All of the data below is to be copied again without changes.
%%
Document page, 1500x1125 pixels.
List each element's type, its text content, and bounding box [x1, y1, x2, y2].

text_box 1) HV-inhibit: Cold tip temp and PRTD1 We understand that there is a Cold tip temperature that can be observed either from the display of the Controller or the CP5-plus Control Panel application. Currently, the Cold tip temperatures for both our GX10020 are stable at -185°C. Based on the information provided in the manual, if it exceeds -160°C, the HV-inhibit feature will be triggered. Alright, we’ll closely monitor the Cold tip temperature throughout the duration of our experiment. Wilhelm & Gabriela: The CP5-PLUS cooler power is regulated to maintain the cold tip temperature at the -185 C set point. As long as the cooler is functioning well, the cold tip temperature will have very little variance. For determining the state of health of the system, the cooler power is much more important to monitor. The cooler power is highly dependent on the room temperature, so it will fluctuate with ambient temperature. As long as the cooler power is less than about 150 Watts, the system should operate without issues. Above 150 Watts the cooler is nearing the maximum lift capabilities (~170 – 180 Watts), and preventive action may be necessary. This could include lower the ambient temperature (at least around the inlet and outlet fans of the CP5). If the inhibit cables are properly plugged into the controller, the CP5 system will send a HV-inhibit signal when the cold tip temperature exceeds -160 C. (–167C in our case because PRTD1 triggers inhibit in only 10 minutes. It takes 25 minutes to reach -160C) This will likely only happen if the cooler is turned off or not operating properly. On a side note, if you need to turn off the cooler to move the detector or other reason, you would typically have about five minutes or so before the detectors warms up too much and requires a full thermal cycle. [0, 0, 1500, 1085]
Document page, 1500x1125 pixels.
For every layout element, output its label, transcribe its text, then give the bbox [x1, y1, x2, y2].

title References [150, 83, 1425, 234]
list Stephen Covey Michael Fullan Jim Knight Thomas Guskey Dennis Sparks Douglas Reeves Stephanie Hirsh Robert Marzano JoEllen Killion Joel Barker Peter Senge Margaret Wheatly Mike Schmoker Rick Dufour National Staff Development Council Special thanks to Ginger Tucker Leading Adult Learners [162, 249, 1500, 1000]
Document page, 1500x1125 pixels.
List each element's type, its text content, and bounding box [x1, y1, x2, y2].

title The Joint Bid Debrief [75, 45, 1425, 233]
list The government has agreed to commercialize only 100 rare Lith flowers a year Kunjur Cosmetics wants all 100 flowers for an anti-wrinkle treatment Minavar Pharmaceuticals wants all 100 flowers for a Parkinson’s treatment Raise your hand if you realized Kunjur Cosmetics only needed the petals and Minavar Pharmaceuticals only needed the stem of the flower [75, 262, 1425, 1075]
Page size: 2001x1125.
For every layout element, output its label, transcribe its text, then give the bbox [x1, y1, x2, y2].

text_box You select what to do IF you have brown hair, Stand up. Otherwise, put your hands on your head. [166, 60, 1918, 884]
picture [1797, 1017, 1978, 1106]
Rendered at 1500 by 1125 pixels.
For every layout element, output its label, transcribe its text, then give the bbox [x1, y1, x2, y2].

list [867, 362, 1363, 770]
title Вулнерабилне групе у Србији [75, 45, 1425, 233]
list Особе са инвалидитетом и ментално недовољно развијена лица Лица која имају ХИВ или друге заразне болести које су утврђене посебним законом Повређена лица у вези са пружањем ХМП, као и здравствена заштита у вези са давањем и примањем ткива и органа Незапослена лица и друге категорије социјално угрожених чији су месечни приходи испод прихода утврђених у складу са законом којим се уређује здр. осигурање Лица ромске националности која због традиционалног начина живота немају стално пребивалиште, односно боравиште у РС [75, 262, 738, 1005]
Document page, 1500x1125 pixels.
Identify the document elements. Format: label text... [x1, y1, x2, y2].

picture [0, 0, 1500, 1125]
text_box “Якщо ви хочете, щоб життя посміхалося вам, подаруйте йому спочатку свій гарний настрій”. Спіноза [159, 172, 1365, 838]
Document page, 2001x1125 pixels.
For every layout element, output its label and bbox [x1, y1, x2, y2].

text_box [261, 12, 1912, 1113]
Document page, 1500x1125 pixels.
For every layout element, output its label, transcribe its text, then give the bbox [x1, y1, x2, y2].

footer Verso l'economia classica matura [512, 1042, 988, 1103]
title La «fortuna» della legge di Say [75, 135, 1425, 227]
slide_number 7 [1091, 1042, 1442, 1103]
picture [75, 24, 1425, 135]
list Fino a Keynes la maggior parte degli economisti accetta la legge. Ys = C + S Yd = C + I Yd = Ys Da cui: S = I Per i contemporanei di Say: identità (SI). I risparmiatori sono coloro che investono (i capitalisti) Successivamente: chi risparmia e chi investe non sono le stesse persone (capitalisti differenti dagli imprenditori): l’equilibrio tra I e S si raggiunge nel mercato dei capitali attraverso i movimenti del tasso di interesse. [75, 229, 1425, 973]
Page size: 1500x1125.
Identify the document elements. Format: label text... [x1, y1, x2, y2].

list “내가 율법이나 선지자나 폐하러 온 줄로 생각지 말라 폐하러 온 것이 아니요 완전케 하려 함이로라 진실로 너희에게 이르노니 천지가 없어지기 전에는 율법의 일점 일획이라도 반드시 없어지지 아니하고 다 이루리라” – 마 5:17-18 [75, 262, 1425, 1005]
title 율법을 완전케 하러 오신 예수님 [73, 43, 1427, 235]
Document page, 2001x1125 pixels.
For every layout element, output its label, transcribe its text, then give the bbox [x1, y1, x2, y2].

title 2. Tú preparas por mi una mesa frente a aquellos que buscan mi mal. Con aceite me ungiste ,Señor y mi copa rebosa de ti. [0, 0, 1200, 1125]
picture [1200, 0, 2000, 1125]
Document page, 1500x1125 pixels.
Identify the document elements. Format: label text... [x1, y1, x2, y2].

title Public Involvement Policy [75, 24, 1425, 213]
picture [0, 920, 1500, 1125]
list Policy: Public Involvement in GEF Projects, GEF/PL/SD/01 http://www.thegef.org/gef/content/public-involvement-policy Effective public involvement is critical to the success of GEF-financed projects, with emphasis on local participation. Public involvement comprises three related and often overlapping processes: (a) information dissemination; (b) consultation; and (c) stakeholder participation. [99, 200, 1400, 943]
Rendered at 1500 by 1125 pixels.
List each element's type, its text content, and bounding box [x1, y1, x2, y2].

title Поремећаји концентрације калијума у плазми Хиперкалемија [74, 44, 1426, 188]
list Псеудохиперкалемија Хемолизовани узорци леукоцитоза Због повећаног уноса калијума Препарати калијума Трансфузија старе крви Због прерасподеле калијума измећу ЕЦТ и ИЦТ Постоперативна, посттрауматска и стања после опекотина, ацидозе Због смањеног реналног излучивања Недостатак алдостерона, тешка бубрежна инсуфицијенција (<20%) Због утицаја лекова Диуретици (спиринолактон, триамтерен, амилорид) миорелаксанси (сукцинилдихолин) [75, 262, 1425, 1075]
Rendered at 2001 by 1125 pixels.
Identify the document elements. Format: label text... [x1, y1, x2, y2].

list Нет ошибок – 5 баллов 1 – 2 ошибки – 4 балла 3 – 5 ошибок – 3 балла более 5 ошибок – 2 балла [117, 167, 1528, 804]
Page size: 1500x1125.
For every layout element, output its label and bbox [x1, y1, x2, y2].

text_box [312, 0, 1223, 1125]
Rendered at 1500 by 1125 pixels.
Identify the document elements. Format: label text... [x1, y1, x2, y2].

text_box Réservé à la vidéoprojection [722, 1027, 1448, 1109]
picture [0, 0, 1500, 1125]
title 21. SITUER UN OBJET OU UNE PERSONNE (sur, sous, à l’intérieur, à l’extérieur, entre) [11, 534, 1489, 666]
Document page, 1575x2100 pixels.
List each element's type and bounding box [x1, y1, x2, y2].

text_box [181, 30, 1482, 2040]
%%
Answer to this exercise:
Document page, 1500x1125 pixels.
List each element's type, its text content, and bounding box [x1, y1, x2, y2].

text_box 1) HV-inhibit: Cold tip temp and PRTD1 We understand that there is a Cold tip temperature that can be observed either from the display of the Controller or the CP5-plus Control Panel application. Currently, the Cold tip temperatures for both our GX10020 are stable at -185°C. Based on the information provided in the manual, if it exceeds -160°C, the HV-inhibit feature will be triggered. Alright, we’ll closely monitor the Cold tip temperature throughout the duration of our experiment. Wilhelm & Gabriela: The CP5-PLUS cooler power is regulated to maintain the cold tip temperature at the -185 C set point. As long as the cooler is functioning well, the cold tip temperature will have very little variance. For determining the state of health of the system, the cooler power is much more important to monitor. The cooler power is highly dependent on the room temperature, so it will fluctuate with ambient temperature. As long as the cooler power is less than about 150 Watts, the system should operate without issues. Above 150 Watts the cooler is nearing the maximum lift capabilities (~170 – 180 Watts), and preventive action may be necessary. This could include lower the ambient temperature (at least around the inlet and outlet fans of the CP5). If the inhibit cables are properly plugged into the controller, the CP5 system will send a HV-inhibit signal when the cold tip temperature exceeds -160 C. (–167C in our case because PRTD1 triggers inhibit in only 10 minutes. It takes 25 minutes to reach -160C) This will likely only happen if the cooler is turned off or not operating properly. On a side note, if you need to turn off the cooler to move the detector or other reason, you would typically have about five minutes or so before the detectors warms up too much and requires a full thermal cycle. [0, 0, 1500, 1085]
Document page, 1500x1125 pixels.
For every layout element, output its label, transcribe its text, then give the bbox [x1, y1, x2, y2].

title References [150, 83, 1425, 234]
list Stephen Covey Michael Fullan Jim Knight Thomas Guskey Dennis Sparks Douglas Reeves Stephanie Hirsh Robert Marzano JoEllen Killion Joel Barker Peter Senge Margaret Wheatly Mike Schmoker Rick Dufour National Staff Development Council Special thanks to Ginger Tucker Leading Adult Learners [162, 249, 1500, 1000]
Document page, 1500x1125 pixels.
List each element's type, its text content, and bounding box [x1, y1, x2, y2].

title The Joint Bid Debrief [75, 45, 1425, 233]
list The government has agreed to commercialize only 100 rare Lith flowers a year Kunjur Cosmetics wants all 100 flowers for an anti-wrinkle treatment Minavar Pharmaceuticals wants all 100 flowers for a Parkinson’s treatment Raise your hand if you realized Kunjur Cosmetics only needed the petals and Minavar Pharmaceuticals only needed the stem of the flower [75, 262, 1425, 1075]
Page size: 2001x1125.
For every layout element, output its label, transcribe its text, then give the bbox [x1, y1, x2, y2].

text_box You select what to do IF you have brown hair, Stand up. Otherwise, put your hands on your head. [166, 60, 1918, 884]
picture [1797, 1017, 1978, 1106]
Rendered at 1500 by 1125 pixels.
For every layout element, output its label, transcribe its text, then give the bbox [x1, y1, x2, y2].

list [867, 362, 1363, 770]
title Вулнерабилне групе у Србији [75, 45, 1425, 233]
list Особе са инвалидитетом и ментално недовољно развијена лица Лица која имају ХИВ или друге заразне болести које су утврђене посебним законом Повређена лица у вези са пружањем ХМП, као и здравствена заштита у вези са давањем и примањем ткива и органа Незапослена лица и друге категорије социјално угрожених чији су месечни приходи испод прихода утврђених у складу са законом којим се уређује здр. осигурање Лица ромске националности која због традиционалног начина живота немају стално пребивалиште, односно боравиште у РС [75, 262, 738, 1005]
Document page, 1500x1125 pixels.
Identify the document elements. Format: label text... [x1, y1, x2, y2].

picture [0, 0, 1500, 1125]
text_box “Якщо ви хочете, щоб життя посміхалося вам, подаруйте йому спочатку свій гарний настрій”. Спіноза [159, 172, 1365, 838]
Document page, 2001x1125 pixels.
For every layout element, output its label and bbox [x1, y1, x2, y2].

text_box [261, 12, 1912, 1113]
Document page, 1500x1125 pixels.
For every layout element, output its label, transcribe its text, then give the bbox [x1, y1, x2, y2].

footer Verso l'economia classica matura [512, 1042, 988, 1103]
title La «fortuna» della legge di Say [75, 135, 1425, 227]
slide_number 7 [1091, 1042, 1442, 1103]
picture [75, 24, 1425, 135]
list Fino a Keynes la maggior parte degli economisti accetta la legge. Ys = C + S Yd = C + I Yd = Ys Da cui: S = I Per i contemporanei di Say: identità (SI). I risparmiatori sono coloro che investono (i capitalisti) Successivamente: chi risparmia e chi investe non sono le stesse persone (capitalisti differenti dagli imprenditori): l’equilibrio tra I e S si raggiunge nel mercato dei capitali attraverso i movimenti del tasso di interesse. [75, 229, 1425, 973]
Page size: 1500x1125.
Identify the document elements. Format: label text... [x1, y1, x2, y2].

list “내가 율법이나 선지자나 폐하러 온 줄로 생각지 말라 폐하러 온 것이 아니요 완전케 하려 함이로라 진실로 너희에게 이르노니 천지가 없어지기 전에는 율법의 일점 일획이라도 반드시 없어지지 아니하고 다 이루리라” – 마 5:17-18 [75, 262, 1425, 1005]
title 율법을 완전케 하러 오신 예수님 [73, 43, 1427, 235]
Document page, 2001x1125 pixels.
For every layout element, output its label, transcribe its text, then give the bbox [x1, y1, x2, y2].

title 2. Tú preparas por mi una mesa frente a aquellos que buscan mi mal. Con aceite me ungiste ,Señor y mi copa rebosa de ti. [0, 0, 1200, 1125]
picture [1200, 0, 2000, 1125]
Document page, 1500x1125 pixels.
Identify the document elements. Format: label text... [x1, y1, x2, y2].

title Public Involvement Policy [75, 24, 1425, 213]
picture [0, 920, 1500, 1125]
list Policy: Public Involvement in GEF Projects, GEF/PL/SD/01 http://www.thegef.org/gef/content/public-involvement-policy Effective public involvement is critical to the success of GEF-financed projects, with emphasis on local participation. Public involvement comprises three related and often overlapping processes: (a) information dissemination; (b) consultation; and (c) stakeholder participation. [99, 200, 1400, 943]
Rendered at 1500 by 1125 pixels.
List each element's type, its text content, and bounding box [x1, y1, x2, y2].

title Поремећаји концентрације калијума у плазми Хиперкалемија [74, 44, 1426, 188]
list Псеудохиперкалемија Хемолизовани узорци леукоцитоза Због повећаног уноса калијума Препарати калијума Трансфузија старе крви Због прерасподеле калијума измећу ЕЦТ и ИЦТ Постоперативна, посттрауматска и стања после опекотина, ацидозе Због смањеног реналног излучивања Недостатак алдостерона, тешка бубрежна инсуфицијенција (<20%) Због утицаја лекова Диуретици (спиринолактон, триамтерен, амилорид) миорелаксанси (сукцинилдихолин) [75, 262, 1425, 1075]
Rendered at 2001 by 1125 pixels.
Identify the document elements. Format: label text... [x1, y1, x2, y2].

list Нет ошибок – 5 баллов 1 – 2 ошибки – 4 балла 3 – 5 ошибок – 3 балла более 5 ошибок – 2 балла [117, 167, 1528, 804]
Page size: 1500x1125.
For every layout element, output its label and bbox [x1, y1, x2, y2].

text_box [312, 0, 1223, 1125]
Rendered at 1500 by 1125 pixels.
Identify the document elements. Format: label text... [x1, y1, x2, y2].

text_box Réservé à la vidéoprojection [722, 1027, 1448, 1109]
picture [0, 0, 1500, 1125]
title 21. SITUER UN OBJET OU UNE PERSONNE (sur, sous, à l’intérieur, à l’extérieur, entre) [11, 534, 1489, 666]
Document page, 1575x2100 pixels.
List each element's type and bounding box [x1, y1, x2, y2].

text_box [181, 30, 1482, 2040]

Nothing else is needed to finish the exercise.